Dataset entries:
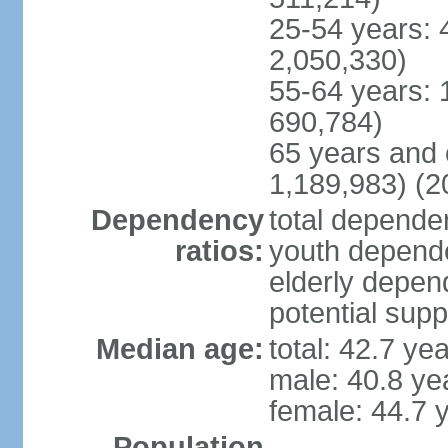
25-54 years: 
2,050,330)
55-64 years: 
690,784)
65 years and 
1,189,983) (2
Dependency
total dependen
ratios:
youth depende
elderly depend
potential supp
Median age:
total: 42.7 ye
male: 40.8 ye
female: 44.7 
Population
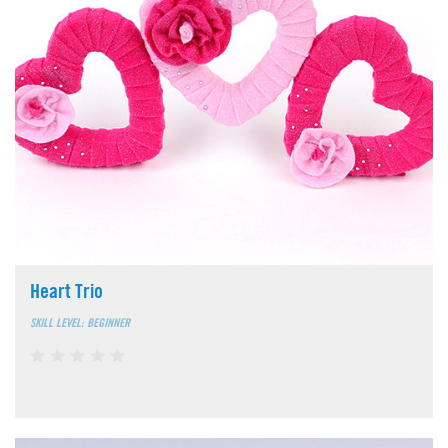
Heart Trio
SKILL LEVEL: BEGINNER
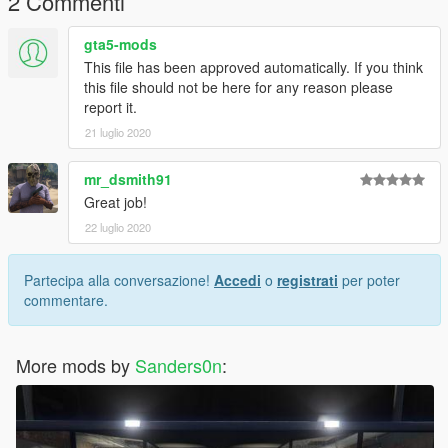
2 Commenti
gta5-mods
This file has been approved automatically. If you think
this file should not be here for any reason please
report it.
21 luglio 2020
mr_dsmith91
Great job!
22 luglio 2020
Partecipa alla conversazione!
Accedi
o
registrati
per poter
commentare.
More mods by
Sanders0n
:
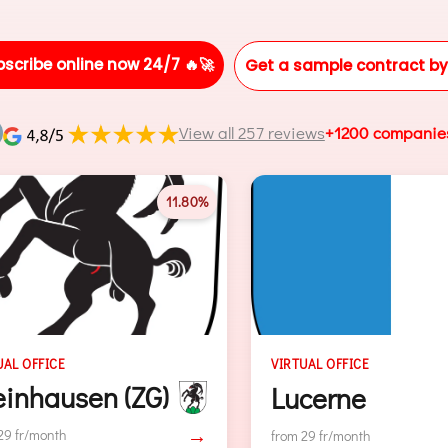
bscribe online now 24/7 🔥🚀
Get a sample contract by
View all 257 reviews
+1200 companie
11.66%
VIRTUAL OFFICE
VIRTUAL OFFIC
Lucerne
Baar (Z
→
from 29 fr/month
from 29 fr/mont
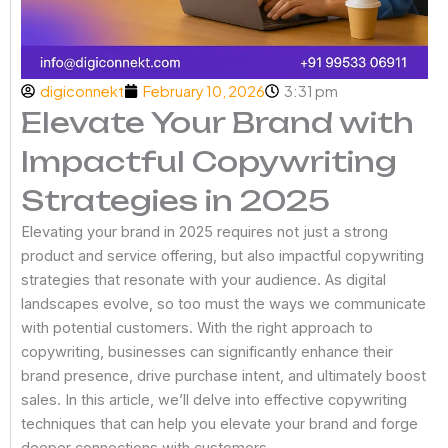
digiconnekt
February 10, 2026
3:31 pm
Elevate Your Brand with
Impactful Copywriting
Strategies in 2025
Elevating your brand in 2025 requires not just a strong
product and service offering, but also impactful copywriting
strategies that resonate with your audience. As digital
landscapes evolve, so too must the ways we communicate
with potential customers. With the right approach to
copywriting, businesses can significantly enhance their
brand presence, drive purchase intent, and ultimately boost
sales. In this article, we’ll delve into effective copywriting
techniques that can help you elevate your brand and forge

• Required work
Only a number is expected: the count of lines in the data that contain the word "potential".

• Solution to the exercise
2